Sharp Park Golf Course in Pacifica, one of six courses in the San Francisco Recreation and Park Department's portfolio, will no longer use Hetch Hetchy drinking water to irrigate its greens and keep its fairways clean starting today.

City-owned Sharp Park is now on recycled water, delivered to the seaside golf course from a Pacifica wastewater recycling plant at nearby Calera Creek, officials announced Monday.

Of The City's six public golf courses, both TPC Harding Park -- which has hosted major champions like Tiger Woods and PGA Tour events in the past -- and Sharp Park are now using nonpotable water, as water has become all the more precious as the California drought enters its fourth year.

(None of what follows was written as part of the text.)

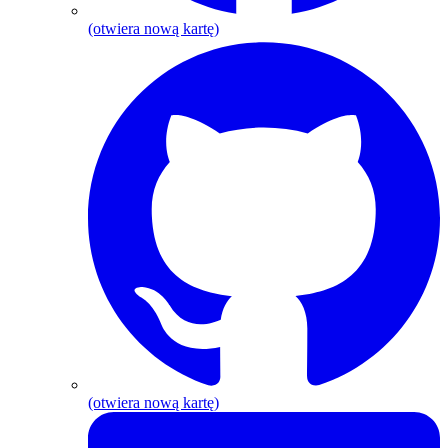
(otwiera nową kartę)
G
(otwiera nową kartę)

Recycled water will eventually be available throughout the western side of San Francisco, cleaned and made ready to use again at the San Francisco Public Utilities Commission's wastewater treatment plant near the San Francisco Zoo. That project could be completed in the next few years, officials said.

But in the meantime, water-use restrictions in effect during the drought are not going away anytime soon. All city departments are under strict instruction to cut water use by 10 percent.

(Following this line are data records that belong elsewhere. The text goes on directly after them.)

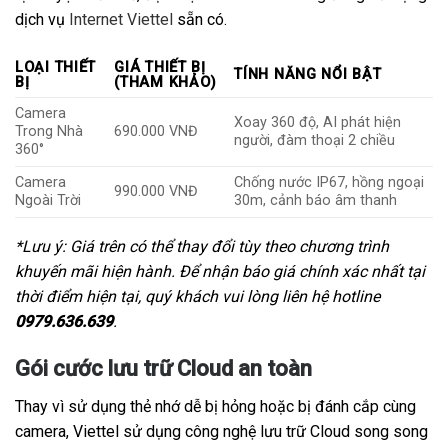
dịch vụ
Internet Viettel
sẵn có.
LOẠI THIẾT
GIÁ THIẾT BỊ
TÍNH NĂNG NỔI BẬT
BỊ
(THAM KHẢO)
Camera
Xoay 360 độ, AI phát hiện
Trong Nhà
690.000 VNĐ
người, đàm thoại 2 chiều
360°
Camera
Chống nước IP67, hồng ngoại
990.000 VNĐ
Ngoài Trời
30m, cảnh báo âm thanh
*Lưu ý: Giá trên có thể thay đổi tùy theo chương trình
khuyến mãi hiện hành. Để nhận báo giá chính xác nhất tại
thời điểm hiện tại, quý khách vui lòng liên hệ hotline
0979.636.639
.
Gói cước lưu trữ Cloud an toàn
Thay vì sử dụng thẻ nhớ dễ bị hỏng hoặc bị đánh cắp cùng
camera, Viettel sử dụng công nghệ lưu trữ Cloud song song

Municipal use is a tiny amount of The City's total -- about 5 percent of the roughly 65 million to 70 million gallons of water used in The City per day, according to SFPUC, which manages The City's water.

Last winter, Mayor Ed Lee asked all water users in San Francisco to cut water use by 10 percent.

Thus far, after a slow start, both water customers in The City and the SFPUC's other customers throughout the Bay Area, including San Jose and Palo Alto, are hitting that goal, data shows.

Switching to recycled water has helped the Recreation and Park Department, The City's biggest municipal user, cut its water use by 15 percent, according to data presented Monday.

Seven years ago, The City's golf courses used 176,808 cubic feet of water. That's been reduced by half, to 86,701 cubic feet in the fiscal year that ended in June, according to SFPUC data.

While no municipal user citywide uses as much water as Rec and Park, nobody has cut their water use more.

The department has cut its water use by 15 percent, from 683,517 cubic feet from January to September 2013 to 579,351 cubic feet over that same time period this year. One cubic foot of water equals 7.48 gallons.

The City's four other courses, including one at Golden Gate Park and at Lincoln Park, rely on a combination of potable water and groundwater.